■ 提示文 ■
=======
ネットやコンピュータの情報技術で、この複雑な世界を複雑なまま生きられないだろうか?

【網】複雑な反応ネットワークのこと
【膜】内部と外部を隔離する、何かを囲い込む現象のこと
【核】小自由度で大自由度を制御する、中央集権的な組織のこと

これらは生物の細胞のみならず、心、国境、王、社会契約といった、人間心理や社会組織といった部分にも当てはまる概念だ。

膜や核の構造は、世界に満ち溢れる複雑な網を背景に成立しているが、人々は膜や核といった単純構造の連結としてしか世界を認知できない。→その境界をなめらかにできないか?が本書の問い。
=======
■ データ抜粋 ■
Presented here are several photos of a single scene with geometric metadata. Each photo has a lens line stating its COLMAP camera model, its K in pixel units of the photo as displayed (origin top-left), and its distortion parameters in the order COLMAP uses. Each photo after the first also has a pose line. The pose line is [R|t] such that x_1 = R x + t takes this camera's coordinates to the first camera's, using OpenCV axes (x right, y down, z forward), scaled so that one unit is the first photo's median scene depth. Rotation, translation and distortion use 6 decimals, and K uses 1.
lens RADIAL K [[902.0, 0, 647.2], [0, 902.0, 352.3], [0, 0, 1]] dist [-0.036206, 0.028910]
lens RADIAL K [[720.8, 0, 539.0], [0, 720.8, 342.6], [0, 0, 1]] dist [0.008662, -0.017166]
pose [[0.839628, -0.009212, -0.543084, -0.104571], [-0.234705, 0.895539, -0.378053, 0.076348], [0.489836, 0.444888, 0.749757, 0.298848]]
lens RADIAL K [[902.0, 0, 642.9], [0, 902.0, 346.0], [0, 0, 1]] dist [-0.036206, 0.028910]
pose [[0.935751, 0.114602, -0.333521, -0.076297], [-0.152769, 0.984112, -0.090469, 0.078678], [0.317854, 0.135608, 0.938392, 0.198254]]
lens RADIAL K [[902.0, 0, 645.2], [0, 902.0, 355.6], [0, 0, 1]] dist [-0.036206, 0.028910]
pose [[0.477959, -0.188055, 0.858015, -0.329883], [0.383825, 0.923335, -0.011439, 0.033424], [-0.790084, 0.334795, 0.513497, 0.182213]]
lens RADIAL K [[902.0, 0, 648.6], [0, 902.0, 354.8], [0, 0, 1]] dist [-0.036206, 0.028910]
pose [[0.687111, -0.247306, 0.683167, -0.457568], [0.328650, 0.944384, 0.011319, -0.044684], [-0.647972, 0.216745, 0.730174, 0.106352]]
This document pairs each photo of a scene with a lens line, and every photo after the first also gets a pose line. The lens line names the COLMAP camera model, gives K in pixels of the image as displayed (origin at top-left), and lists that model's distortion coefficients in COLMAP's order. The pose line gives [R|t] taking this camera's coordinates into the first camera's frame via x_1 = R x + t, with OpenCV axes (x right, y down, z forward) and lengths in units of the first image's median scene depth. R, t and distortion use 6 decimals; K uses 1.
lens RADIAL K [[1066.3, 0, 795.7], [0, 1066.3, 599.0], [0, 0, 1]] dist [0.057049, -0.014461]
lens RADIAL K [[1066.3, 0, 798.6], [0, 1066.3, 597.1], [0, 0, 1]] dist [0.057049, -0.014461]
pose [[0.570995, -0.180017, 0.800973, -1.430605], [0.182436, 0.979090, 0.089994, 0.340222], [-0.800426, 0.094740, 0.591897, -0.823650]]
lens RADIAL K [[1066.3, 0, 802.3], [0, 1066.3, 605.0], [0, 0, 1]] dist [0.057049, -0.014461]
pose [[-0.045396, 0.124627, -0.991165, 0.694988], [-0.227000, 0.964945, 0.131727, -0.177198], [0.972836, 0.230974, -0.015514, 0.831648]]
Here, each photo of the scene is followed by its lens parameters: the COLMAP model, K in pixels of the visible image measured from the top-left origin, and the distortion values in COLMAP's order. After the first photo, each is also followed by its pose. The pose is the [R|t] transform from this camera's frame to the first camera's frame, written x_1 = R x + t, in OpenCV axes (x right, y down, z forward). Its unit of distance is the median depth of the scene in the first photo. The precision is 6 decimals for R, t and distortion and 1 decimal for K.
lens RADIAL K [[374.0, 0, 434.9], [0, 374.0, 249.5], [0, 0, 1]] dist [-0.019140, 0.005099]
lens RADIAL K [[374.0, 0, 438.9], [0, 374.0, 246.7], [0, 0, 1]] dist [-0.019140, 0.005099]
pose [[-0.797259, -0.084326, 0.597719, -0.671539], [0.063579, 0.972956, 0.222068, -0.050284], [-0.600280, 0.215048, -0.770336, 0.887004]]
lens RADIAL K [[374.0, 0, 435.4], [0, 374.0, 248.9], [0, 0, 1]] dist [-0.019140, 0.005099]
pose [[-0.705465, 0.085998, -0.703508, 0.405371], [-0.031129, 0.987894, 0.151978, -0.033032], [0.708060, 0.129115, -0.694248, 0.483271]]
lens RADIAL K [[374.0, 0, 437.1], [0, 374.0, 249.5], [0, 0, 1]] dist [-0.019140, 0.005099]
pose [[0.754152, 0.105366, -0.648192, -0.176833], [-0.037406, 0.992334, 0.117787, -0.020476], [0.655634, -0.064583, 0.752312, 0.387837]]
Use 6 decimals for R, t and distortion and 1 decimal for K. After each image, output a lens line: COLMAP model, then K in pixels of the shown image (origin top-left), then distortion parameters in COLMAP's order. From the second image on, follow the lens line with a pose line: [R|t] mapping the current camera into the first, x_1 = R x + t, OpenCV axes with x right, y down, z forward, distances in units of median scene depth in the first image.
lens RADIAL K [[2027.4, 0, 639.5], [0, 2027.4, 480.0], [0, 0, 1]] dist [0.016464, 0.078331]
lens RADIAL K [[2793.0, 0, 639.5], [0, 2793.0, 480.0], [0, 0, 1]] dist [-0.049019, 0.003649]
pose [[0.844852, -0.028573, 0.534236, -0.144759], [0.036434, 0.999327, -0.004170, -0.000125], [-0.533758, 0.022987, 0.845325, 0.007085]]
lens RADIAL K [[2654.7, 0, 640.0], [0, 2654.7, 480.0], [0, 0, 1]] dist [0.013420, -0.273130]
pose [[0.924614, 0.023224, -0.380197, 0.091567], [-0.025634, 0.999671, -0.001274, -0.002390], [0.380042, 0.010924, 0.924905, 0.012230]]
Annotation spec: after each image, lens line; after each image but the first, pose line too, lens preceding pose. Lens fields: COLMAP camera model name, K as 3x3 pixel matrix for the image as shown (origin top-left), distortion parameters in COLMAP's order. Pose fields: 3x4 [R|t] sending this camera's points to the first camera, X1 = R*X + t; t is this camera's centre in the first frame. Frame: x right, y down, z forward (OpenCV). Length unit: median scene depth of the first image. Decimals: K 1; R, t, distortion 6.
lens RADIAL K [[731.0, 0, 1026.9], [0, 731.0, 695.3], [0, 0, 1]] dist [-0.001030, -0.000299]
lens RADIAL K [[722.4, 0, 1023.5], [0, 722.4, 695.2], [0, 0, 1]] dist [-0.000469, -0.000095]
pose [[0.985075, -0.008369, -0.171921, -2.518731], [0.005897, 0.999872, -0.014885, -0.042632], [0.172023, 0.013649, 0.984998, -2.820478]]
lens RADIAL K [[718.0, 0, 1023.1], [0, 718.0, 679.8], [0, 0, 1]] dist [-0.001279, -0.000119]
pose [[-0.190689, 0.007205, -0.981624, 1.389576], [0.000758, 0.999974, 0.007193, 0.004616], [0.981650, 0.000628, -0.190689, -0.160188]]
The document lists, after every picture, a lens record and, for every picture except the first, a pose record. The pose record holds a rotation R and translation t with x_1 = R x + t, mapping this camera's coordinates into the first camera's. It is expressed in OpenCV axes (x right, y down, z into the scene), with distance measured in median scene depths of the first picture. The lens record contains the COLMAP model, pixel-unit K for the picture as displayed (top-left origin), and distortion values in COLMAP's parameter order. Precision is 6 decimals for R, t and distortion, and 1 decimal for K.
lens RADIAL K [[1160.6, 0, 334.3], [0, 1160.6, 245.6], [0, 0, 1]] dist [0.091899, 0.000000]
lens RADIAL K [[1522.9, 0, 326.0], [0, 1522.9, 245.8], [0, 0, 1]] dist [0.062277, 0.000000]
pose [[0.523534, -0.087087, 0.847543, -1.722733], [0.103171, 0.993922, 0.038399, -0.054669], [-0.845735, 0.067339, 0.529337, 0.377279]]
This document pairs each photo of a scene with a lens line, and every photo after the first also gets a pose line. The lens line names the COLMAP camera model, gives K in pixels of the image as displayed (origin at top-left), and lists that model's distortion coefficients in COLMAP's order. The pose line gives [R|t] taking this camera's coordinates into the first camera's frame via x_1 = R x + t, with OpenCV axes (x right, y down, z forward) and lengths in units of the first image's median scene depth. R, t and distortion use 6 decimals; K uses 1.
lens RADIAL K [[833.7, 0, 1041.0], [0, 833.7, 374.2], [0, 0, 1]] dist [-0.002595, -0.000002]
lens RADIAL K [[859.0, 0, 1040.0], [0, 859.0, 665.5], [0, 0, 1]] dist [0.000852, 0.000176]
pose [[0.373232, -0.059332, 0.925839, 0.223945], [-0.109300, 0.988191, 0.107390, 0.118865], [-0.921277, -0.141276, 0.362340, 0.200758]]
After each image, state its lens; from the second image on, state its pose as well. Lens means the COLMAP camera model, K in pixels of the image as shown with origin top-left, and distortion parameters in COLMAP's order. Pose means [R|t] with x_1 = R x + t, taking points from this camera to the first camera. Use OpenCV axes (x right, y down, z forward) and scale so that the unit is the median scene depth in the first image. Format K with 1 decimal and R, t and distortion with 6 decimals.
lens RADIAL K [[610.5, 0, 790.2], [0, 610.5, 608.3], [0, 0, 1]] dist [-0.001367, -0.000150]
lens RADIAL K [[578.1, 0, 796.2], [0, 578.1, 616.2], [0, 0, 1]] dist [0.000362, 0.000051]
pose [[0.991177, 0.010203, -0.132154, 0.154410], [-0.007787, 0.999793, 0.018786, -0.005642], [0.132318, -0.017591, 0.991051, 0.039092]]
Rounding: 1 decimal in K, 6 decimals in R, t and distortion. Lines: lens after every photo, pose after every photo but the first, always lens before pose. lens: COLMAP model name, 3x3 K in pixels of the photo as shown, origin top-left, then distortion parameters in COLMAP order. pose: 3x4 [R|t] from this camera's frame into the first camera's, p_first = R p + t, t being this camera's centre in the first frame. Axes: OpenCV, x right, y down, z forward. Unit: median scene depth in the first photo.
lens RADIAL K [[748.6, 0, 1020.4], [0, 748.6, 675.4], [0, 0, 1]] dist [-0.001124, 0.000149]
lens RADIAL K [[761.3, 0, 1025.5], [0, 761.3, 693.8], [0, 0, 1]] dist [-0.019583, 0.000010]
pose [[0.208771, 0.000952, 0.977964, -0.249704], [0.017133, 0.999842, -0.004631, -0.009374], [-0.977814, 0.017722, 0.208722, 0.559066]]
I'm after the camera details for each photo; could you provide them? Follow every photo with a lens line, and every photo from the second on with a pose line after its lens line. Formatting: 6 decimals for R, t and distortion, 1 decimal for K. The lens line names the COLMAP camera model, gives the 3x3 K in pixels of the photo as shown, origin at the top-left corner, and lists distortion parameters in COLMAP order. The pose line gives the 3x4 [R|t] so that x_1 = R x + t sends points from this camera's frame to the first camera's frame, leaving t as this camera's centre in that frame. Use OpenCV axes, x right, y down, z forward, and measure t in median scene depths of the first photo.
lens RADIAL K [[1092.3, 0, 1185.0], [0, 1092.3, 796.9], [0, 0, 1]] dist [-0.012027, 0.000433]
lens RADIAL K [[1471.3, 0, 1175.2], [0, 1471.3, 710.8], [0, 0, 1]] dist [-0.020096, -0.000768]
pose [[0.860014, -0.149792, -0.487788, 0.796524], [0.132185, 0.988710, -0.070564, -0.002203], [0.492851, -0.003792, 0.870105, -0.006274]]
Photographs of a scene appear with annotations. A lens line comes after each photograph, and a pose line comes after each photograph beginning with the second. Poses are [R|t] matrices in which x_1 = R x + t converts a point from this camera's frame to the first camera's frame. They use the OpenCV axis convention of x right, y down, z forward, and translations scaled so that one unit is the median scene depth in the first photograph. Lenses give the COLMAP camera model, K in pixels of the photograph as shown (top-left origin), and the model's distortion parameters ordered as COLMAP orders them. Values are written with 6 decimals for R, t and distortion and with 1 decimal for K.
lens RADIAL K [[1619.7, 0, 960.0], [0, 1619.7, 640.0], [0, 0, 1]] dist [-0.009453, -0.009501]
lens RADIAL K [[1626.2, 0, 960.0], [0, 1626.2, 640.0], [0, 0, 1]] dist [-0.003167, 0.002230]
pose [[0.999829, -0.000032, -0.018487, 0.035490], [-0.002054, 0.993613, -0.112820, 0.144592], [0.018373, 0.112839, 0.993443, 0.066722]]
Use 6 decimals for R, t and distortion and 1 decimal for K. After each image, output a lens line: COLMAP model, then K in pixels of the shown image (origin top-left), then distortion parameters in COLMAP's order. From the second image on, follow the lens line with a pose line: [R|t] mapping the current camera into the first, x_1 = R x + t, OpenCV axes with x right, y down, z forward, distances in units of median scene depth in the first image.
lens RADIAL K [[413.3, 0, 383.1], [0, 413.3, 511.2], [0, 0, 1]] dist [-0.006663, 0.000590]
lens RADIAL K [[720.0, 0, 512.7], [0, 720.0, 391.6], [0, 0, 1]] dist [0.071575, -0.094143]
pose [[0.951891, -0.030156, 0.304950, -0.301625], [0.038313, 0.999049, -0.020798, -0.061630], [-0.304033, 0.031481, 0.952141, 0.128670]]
=======
■ 必須課題 ■
a) 提示文の「ネットやコンピュータの情報技」から「にできないか?が本書の問い。」までを、一字一句違えずに打ち直してもらえますか。
b) 提示文の冒頭にある「ネットやコンピュータの情報技術で、この複雑な世界を複雑なまま生きられないだろうか?」を英語にするとどうなりますか。

■ 演習の解答 ■
a)
ネットやコンピュータの情報技術で、この複雑な世界を複雑なまま生きられないだろうか?

【網】複雑な反応ネットワークのこと
【膜】内部と外部を隔離する、何かを囲い込む現象のこと
【核】小自由度で大自由度を制御する、中央集権的な組織のこと

これらは生物の細胞のみならず、心、国境、王、社会契約といった、人間心理や社会組織といった部分にも当てはまる概念だ。

膜や核の構造は、世界に満ち溢れる複雑な網を背景に成立しているが、人々は膜や核といった単純構造の連結としてしか世界を認知できない。→その境界をなめらかにできないか?が本書の問い。

b) Could we not, through information technology such as the internet and computers, live in this complex world while leaving it complex?